• Goal of the exercise:
Convert every row below into a two-column CSV with the headers "prompt" and "reading", one line per row: the row's text in the first column and its answer in the second. Put each field in double quotes and replace line breaks with spaces.

--- Begin The records ---

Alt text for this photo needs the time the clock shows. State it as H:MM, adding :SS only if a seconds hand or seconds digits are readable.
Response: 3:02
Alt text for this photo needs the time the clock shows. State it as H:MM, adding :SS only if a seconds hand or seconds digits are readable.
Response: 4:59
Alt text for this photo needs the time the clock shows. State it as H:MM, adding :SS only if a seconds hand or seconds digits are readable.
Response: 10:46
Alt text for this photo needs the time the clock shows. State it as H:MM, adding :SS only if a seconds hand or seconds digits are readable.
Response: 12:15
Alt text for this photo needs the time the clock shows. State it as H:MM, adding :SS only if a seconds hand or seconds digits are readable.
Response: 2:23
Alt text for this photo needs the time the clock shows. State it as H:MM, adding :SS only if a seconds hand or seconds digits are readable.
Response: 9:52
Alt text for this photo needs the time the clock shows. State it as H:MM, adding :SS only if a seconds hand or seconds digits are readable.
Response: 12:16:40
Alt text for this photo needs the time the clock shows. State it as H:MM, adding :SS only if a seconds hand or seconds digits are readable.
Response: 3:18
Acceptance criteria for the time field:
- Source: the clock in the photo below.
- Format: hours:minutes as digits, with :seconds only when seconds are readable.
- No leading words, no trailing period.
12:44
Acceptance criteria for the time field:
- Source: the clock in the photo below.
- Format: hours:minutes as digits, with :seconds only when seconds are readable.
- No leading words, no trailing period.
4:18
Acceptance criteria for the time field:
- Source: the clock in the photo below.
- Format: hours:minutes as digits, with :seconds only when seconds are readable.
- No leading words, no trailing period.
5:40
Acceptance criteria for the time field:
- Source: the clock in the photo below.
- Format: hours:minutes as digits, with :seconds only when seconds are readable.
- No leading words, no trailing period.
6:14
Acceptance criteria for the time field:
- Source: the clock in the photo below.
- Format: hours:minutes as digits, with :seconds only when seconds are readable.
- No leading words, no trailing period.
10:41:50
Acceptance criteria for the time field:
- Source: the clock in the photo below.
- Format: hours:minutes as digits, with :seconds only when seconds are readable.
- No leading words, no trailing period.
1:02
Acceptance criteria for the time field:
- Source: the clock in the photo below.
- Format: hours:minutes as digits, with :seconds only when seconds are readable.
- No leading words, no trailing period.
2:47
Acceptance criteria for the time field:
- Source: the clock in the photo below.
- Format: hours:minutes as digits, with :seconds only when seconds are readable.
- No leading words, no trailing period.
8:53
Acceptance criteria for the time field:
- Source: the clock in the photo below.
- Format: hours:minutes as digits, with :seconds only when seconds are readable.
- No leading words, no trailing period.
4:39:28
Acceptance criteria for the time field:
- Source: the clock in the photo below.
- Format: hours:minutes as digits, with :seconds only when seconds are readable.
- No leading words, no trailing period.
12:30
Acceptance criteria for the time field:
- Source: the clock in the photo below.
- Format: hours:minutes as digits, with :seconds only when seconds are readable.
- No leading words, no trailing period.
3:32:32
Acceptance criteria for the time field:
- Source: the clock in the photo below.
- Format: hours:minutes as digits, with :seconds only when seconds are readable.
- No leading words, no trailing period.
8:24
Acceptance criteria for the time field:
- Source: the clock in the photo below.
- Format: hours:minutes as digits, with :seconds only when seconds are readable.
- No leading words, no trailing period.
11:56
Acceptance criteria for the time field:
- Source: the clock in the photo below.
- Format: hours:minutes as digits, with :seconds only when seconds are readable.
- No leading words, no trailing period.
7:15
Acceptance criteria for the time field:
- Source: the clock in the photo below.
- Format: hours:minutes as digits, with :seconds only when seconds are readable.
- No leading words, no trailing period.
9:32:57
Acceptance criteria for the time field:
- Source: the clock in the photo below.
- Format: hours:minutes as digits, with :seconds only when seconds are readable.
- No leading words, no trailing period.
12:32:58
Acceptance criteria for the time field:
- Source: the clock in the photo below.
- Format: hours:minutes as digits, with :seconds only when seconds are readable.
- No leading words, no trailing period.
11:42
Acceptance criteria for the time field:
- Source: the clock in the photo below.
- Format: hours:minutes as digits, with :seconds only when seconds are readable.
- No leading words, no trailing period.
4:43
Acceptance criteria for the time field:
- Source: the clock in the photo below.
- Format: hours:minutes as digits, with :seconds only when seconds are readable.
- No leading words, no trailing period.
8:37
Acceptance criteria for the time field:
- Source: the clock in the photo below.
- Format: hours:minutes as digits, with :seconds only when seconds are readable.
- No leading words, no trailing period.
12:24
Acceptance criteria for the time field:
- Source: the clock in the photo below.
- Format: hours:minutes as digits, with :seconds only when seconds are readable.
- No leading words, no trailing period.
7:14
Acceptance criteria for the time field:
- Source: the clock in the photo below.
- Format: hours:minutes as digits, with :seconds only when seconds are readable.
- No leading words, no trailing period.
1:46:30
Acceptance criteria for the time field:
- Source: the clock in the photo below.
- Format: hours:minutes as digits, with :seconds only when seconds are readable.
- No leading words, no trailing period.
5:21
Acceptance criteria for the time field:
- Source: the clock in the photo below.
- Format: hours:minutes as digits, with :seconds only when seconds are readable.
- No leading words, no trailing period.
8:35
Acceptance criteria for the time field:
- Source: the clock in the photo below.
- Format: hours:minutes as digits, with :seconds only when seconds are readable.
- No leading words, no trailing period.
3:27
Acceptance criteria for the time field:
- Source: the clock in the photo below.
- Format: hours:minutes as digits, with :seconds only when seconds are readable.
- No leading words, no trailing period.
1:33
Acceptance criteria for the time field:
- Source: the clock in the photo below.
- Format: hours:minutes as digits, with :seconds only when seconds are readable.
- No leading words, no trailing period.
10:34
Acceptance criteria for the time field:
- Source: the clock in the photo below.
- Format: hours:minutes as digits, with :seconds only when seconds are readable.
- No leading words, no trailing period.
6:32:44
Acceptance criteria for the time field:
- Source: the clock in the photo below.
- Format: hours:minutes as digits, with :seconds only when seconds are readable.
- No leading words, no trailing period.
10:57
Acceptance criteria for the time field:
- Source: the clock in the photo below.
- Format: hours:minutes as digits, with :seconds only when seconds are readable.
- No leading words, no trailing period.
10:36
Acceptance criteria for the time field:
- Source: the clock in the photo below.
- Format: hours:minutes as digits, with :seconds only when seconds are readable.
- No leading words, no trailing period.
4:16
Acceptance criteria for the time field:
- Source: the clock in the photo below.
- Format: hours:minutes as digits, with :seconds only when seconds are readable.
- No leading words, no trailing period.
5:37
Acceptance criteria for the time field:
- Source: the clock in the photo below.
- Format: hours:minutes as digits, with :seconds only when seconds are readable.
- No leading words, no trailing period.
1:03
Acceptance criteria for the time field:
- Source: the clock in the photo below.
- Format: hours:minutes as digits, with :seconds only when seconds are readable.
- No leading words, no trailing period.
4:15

--- End The records ---

• Task answer:
prompt,reading
"Alt text for this photo needs the time the clock shows. State it as H:MM, adding :SS only if a seconds hand or seconds digits are readable. Response:","3:02"
"Alt text for this photo needs the time the clock shows. State it as H:MM, adding :SS only if a seconds hand or seconds digits are readable. Response:","4:59"
"Alt text for this photo needs the time the clock shows. State it as H:MM, adding :SS only if a seconds hand or seconds digits are readable. Response:","10:46"
"Alt text for this photo needs the time the clock shows. State it as H:MM, adding :SS only if a seconds hand or seconds digits are readable. Response:","12:15"
"Alt text for this photo needs the time the clock shows. State it as H:MM, adding :SS only if a seconds hand or seconds digits are readable. Response:","2:23"
"Alt text for this photo needs the time the clock shows. State it as H:MM, adding :SS only if a seconds hand or seconds digits are readable. Response:","9:52"
"Alt text for this photo needs the time the clock shows. State it as H:MM, adding :SS only if a seconds hand or seconds digits are readable. Response:","12:16:40"
"Alt text for this photo needs the time the clock shows. State it as H:MM, adding :SS only if a seconds hand or seconds digits are readable. Response:","3:18"
"Acceptance criteria for the time field: - Source: the clock in the photo below. - Format: hours:minutes as digits, with :seconds only when seconds are readable. - No leading words, no trailing period.","12:44"
"Acceptance criteria for the time field: - Source: the clock in the photo below. - Format: hours:minutes as digits, with :seconds only when seconds are readable. - No leading words, no trailing period.","4:18"
"Acceptance criteria for the time field: - Source: the clock in the photo below. - Format: hours:minutes as digits, with :seconds only when seconds are readable. - No leading words, no trailing period.","5:40"
"Acceptance criteria for the time field: - Source: the clock in the photo below. - Format: hours:minutes as digits, with :seconds only when seconds are readable. - No leading words, no trailing period.","6:14"
"Acceptance criteria for the time field: - Source: the clock in the photo below. - Format: hours:minutes as digits, with :seconds only when seconds are readable. - No leading words, no trailing period.","10:41:50"
"Acceptance criteria for the time field: - Source: the clock in the photo below. - Format: hours:minutes as digits, with :seconds only when seconds are readable. - No leading words, no trailing period.","1:02"
"Acceptance criteria for the time field: - Source: the clock in the photo below. - Format: hours:minutes as digits, with :seconds only when seconds are readable. - No leading words, no trailing period.","2:47"
"Acceptance criteria for the time field: - Source: the clock in the photo below. - Format: hours:minutes as digits, with :seconds only when seconds are readable. - No leading words, no trailing period.","8:53"
"Acceptance criteria for the time field: - Source: the clock in the photo below. - Format: hours:minutes as digits, with :seconds only when seconds are readable. - No leading words, no trailing period.","4:39:28"
"Acceptance criteria for the time field: - Source: the clock in the photo below. - Format: hours:minutes as digits, with :seconds only when seconds are readable. - No leading words, no trailing period.","12:30"
"Acceptance criteria for the time field: - Source: the clock in the photo below. - Format: hours:minutes as digits, with :seconds only when seconds are readable. - No leading words, no trailing period.","3:32:32"
"Acceptance criteria for the time field: - Source: the clock in the photo below. - Format: hours:minutes as digits, with :seconds only when seconds are readable. - No leading words, no trailing period.","8:24"
"Acceptance criteria for the time field: - Source: the clock in the photo below. - Format: hours:minutes as digits, with :seconds only when seconds are readable. - No leading words, no trailing period.","11:56"
"Acceptance criteria for the time field: - Source: the clock in the photo below. - Format: hours:minutes as digits, with :seconds only when seconds are readable. - No leading words, no trailing period.","7:15"
"Acceptance criteria for the time field: - Source: the clock in the photo below. - Format: hours:minutes as digits, with :seconds only when seconds are readable. - No leading words, no trailing period.","9:32:57"
"Acceptance criteria for the time field: - Source: the clock in the photo below. - Format: hours:minutes as digits, with :seconds only when seconds are readable. - No leading words, no trailing period.","12:32:58"
"Acceptance criteria for the time field: - Source: the clock in the photo below. - Format: hours:minutes as digits, with :seconds only when seconds are readable. - No leading words, no trailing period.","11:42"
"Acceptance criteria for the time field: - Source: the clock in the photo below. - Format: hours:minutes as digits, with :seconds only when seconds are readable. - No leading words, no trailing period.","4:43"
"Acceptance criteria for the time field: - Source: the clock in the photo below. - Format: hours:minutes as digits, with :seconds only when seconds are readable. - No leading words, no trailing period.","8:37"
"Acceptance criteria for the time field: - Source: the clock in the photo below. - Format: hours:minutes as digits, with :seconds only when seconds are readable. - No leading words, no trailing period.","12:24"
"Acceptance criteria for the time field: - Source: the clock in the photo below. - Format: hours:minutes as digits, with :seconds only when seconds are readable. - No leading words, no trailing period.","7:14"
"Acceptance criteria for the time field: - Source: the clock in the photo below. - Format: hours:minutes as digits, with :seconds only when seconds are readable. - No leading words, no trailing period.","1:46:30"
"Acceptance criteria for the time field: - Source: the clock in the photo below. - Format: hours:minutes as digits, with :seconds only when seconds are readable. - No leading words, no trailing period.","5:21"
"Acceptance criteria for the time field: - Source: the clock in the photo below. - Format: hours:minutes as digits, with :seconds only when seconds are readable. - No leading words, no trailing period.","8:35"
"Acceptance criteria for the time field: - Source: the clock in the photo below. - Format: hours:minutes as digits, with :seconds only when seconds are readable. - No leading words, no trailing period.","3:27"
"Acceptance criteria for the time field: - Source: the clock in the photo below. - Format: hours:minutes as digits, with :seconds only when seconds are readable. - No leading words, no trailing period.","1:33"
"Acceptance criteria for the time field: - Source: the clock in the photo below. - Format: hours:minutes as digits, with :seconds only when seconds are readable. - No leading words, no trailing period.","10:34"
"Acceptance criteria for the time field: - Source: the clock in the photo below. - Format: hours:minutes as digits, with :seconds only when seconds are readable. - No leading words, no trailing period.","6:32:44"
"Acceptance criteria for the time field: - Source: the clock in the photo below. - Format: hours:minutes as digits, with :seconds only when seconds are readable. - No leading words, no trailing period.","10:57"
"Acceptance criteria for the time field: - Source: the clock in the photo below. - Format: hours:minutes as digits, with :seconds only when seconds are readable. - No leading words, no trailing period.","10:36"
"Acceptance criteria for the time field: - Source: the clock in the photo below. - Format: hours:minutes as digits, with :seconds only when seconds are readable. - No leading words, no trailing period.","4:16"
"Acceptance criteria for the time field: - Source: the clock in the photo below. - Format: hours:minutes as digits, with :seconds only when seconds are readable. - No leading words, no trailing period.","5:37"
"Acceptance criteria for the time field: - Source: the clock in the photo below. - Format: hours:minutes as digits, with :seconds only when seconds are readable. - No leading words, no trailing period.","1:03"
"Acceptance criteria for the time field: - Source: the clock in the photo below. - Format: hours:minutes as digits, with :seconds only when seconds are readable. - No leading words, no trailing period.","4:15"